---------- Texto original

Daniel Ulibarri

Principio del placer

El sexo tiene una mala reputación en nuestra cultura anti hedónica, cuyas raíces puritanas han llevado a una profunda desconfianza en el placer por el placer.

¿Si no hubiese tal cosa como enfermedades de transmisión sexual, si nadie se quedaba embarazada a menos que quisiera, si el sexo fuese únicamente consensuado y placentero, ¿cómo se sentiría el mundo al respecto entonces?

¿Cómo te sentirías vos?

Vivimos en un mundo donde prácticamente todo lo que la abuela, el pastor o profe veía era “inmoral”.

Entonces: ¿cómo encontramos nuestra ética sexual?

Una relación puede ser valiosa simplemente porque otorga placer sexual a los involucrados.

No hay nada de malo en el sexo por el sexo.

¿Podría implicar el sexo un camino hacia la intimidad o la conexión? Puede ser que sí o no.

Lo que sí tengo claro es la bondad del sexo placentero. Pero… OJO:

¿Alguien está siendo perjudicado?

¿Hay alguna forma de evitar causar ese daño?

¿Hay algún riesgo?

¿Todos los involucrados son conscientes de esos riesgos y están haciendo lo que se puede hacer para minimizarlos?

Esas preguntas las planteo por dos razones.

Porque la mayoría de nuestros criterios éticos sobre el placer sexual son bastante pragmáticos.

Porque el placer requiere responsabilidad activa y rendición de cuentas.

El placer no significa simplemente hacer lo que quiera, cuando quiera, con quien quiera.

Mis valores éticos del placer se centran en el consentimiento.

Cuando uso esta palabra me refiero a una colaboración activa en beneficio, bienestar y placer de todas las personas adultas beneficiadas por todas las partes adultas involucradas.

Si alguien está siendo coaccionado, intimidado, chantajeado, manipulado, engañado o ignorado, lo que está sucediendo no es consensuado.

El placer que no es consensuado no es ético, por lo tanto, no es placer en absoluto en todos los sentidos de la palabra e, idealmente, de la ley.

--------------------
---------- Datos guardados

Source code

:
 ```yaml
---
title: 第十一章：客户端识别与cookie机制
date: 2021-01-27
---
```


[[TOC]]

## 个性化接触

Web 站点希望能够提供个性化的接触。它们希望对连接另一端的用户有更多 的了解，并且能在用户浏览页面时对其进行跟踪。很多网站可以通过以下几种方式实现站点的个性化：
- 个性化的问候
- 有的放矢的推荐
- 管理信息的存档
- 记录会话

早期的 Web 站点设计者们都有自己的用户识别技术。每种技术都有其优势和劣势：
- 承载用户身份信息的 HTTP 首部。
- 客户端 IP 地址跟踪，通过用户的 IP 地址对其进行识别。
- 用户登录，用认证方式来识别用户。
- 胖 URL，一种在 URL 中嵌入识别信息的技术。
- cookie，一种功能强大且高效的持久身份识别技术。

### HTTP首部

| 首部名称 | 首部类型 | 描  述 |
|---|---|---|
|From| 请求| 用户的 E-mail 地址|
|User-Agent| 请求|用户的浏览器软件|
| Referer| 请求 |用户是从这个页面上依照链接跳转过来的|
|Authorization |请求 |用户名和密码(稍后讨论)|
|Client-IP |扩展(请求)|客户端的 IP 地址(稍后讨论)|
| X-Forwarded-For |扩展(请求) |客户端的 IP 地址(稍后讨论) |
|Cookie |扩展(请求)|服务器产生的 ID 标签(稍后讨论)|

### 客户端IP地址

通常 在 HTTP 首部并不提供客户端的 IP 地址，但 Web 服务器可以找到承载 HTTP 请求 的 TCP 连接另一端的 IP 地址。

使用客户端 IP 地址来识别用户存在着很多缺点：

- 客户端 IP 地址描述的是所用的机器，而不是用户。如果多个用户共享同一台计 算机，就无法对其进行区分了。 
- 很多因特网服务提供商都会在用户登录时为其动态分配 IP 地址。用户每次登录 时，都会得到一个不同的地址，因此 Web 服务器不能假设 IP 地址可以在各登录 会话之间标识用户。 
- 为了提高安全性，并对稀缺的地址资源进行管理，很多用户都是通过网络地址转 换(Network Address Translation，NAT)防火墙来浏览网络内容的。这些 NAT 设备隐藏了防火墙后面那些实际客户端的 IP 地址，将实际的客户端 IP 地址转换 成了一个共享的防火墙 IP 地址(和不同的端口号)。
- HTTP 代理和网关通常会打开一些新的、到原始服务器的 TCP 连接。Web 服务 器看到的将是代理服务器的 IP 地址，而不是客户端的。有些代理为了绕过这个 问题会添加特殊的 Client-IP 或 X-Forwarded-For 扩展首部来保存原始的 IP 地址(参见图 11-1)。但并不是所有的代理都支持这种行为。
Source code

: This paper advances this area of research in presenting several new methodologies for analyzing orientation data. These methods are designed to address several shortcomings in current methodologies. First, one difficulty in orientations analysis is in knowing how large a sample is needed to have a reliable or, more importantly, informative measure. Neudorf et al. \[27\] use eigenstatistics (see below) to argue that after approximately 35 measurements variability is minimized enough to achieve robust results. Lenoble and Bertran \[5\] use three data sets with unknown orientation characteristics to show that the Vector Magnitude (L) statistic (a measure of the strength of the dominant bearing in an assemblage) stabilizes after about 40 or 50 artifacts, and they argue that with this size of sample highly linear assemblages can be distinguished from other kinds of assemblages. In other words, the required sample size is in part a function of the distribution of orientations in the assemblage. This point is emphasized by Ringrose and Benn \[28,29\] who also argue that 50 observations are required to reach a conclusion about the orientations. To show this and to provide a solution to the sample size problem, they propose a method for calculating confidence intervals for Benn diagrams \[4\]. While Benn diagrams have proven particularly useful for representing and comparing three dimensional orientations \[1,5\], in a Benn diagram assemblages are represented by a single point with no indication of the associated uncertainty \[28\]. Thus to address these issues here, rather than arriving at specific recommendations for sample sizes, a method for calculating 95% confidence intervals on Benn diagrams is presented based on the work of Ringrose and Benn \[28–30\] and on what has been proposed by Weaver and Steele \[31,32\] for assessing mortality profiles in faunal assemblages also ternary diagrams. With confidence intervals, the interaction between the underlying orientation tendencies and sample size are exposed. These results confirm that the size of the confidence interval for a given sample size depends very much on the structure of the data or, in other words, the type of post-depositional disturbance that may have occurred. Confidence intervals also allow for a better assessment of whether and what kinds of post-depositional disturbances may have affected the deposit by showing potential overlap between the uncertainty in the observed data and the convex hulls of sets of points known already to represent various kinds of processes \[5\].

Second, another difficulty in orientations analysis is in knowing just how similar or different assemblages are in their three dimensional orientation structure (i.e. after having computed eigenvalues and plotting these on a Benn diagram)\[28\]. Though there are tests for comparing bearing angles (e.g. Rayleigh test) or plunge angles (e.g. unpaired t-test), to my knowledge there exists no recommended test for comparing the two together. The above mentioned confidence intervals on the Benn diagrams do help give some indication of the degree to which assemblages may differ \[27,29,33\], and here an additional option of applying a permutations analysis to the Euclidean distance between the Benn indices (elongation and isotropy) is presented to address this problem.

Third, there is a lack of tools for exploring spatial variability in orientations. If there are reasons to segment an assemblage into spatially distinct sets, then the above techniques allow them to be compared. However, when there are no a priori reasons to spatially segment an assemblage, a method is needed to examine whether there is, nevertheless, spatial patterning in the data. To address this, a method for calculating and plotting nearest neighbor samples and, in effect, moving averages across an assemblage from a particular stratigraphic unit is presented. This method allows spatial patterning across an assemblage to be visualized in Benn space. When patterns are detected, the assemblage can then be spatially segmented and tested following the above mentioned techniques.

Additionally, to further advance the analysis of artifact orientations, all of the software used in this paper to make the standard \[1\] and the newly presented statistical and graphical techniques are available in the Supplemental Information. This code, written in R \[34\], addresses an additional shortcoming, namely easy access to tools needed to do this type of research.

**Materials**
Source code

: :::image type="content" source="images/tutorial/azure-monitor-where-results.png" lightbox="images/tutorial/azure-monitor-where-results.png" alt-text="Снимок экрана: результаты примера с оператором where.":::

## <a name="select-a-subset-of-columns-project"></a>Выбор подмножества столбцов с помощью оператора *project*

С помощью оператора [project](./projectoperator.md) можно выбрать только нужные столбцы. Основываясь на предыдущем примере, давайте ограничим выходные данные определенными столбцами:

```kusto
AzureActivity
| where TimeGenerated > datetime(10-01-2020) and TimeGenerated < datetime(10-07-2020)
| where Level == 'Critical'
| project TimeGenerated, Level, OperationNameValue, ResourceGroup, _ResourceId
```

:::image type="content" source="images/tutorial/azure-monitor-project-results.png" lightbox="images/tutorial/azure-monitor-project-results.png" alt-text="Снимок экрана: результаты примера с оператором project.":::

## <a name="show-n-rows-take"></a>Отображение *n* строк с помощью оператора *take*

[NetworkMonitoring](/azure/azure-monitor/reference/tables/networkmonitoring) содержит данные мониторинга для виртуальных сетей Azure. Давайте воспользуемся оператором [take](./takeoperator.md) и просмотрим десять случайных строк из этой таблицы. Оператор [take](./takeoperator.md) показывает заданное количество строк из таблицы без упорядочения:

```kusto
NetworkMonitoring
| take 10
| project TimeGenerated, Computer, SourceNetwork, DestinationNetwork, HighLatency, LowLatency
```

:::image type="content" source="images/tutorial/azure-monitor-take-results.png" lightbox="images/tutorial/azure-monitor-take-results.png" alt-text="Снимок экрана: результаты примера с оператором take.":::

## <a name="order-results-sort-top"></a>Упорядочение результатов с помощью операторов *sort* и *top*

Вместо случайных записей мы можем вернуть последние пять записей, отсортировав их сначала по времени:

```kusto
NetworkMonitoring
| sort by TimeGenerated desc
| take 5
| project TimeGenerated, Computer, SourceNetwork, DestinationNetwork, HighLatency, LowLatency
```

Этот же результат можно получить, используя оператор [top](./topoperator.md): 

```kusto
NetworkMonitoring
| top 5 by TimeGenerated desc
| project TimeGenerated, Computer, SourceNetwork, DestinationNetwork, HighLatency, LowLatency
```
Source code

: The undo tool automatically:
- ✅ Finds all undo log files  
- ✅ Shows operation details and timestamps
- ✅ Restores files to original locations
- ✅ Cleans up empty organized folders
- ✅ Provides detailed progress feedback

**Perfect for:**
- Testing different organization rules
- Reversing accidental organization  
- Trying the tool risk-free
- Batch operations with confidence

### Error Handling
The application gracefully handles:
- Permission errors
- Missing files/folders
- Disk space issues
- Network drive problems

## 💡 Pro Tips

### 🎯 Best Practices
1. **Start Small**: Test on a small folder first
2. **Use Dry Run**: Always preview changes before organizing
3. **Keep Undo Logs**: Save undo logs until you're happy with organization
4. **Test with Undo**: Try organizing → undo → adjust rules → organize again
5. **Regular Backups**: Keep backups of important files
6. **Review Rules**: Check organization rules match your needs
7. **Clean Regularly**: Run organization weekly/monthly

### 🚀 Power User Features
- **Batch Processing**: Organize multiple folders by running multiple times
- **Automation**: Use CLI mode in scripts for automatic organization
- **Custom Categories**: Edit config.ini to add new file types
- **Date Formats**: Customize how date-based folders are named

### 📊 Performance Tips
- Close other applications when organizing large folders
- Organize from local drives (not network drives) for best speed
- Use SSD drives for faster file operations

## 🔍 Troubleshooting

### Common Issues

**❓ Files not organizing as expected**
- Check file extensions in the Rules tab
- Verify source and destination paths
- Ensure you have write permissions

--------------------

## Consigna:
Prolonga el texto sobre el placer sexual y el consentimiento a partir de donde termina.

## Respuesta:
La cultura monogámica tiende a asumir que el propósito y objetivo final de todas las relaciones se centra en el placer compartido por dos, los mismos dos.

Para ese caso que defienden argumentan que cualquier sexo es el vínculo de una pareja de por vida y que la que no alcance ese objetivo ha fracasado.

No estoy de acuerdo.

Creo que el placer sexual puede contribuir sin duda al amor, el compromiso y la estabilidad a largo plazo.

Si eso es lo que se quiere, está genial.

Pero esas no son las únicas razones para tener relaciones sexuales o explorar el placer.

Creo en valorar las relaciones por lo que las hace valiosas.

Una relación sexual puede durar una o dos horas. Sigue siendo una relación, pues los participantes se han relacionado entre sí, como parejas sexuales, compañeros y/o amantes, durante su interacción.

La longevidad no es un buen criterio para juzgar el éxito o el fracaso de cualquier tipo de placer.

Al fin y al cabo, lo único que importa es cuestionar el paradigma predominante y decidir por sí mismo eso que yo ya tengo tan claro.

Te animo a explorar tu propio placer, tu propia realidad.

Te animo a crear tu propio espíritu, uno que sea para vos y tu evolución.

Uno que te apoye a medida que pasen los años y que refleje tu orgullo y felicidad en cualquier principio del placer.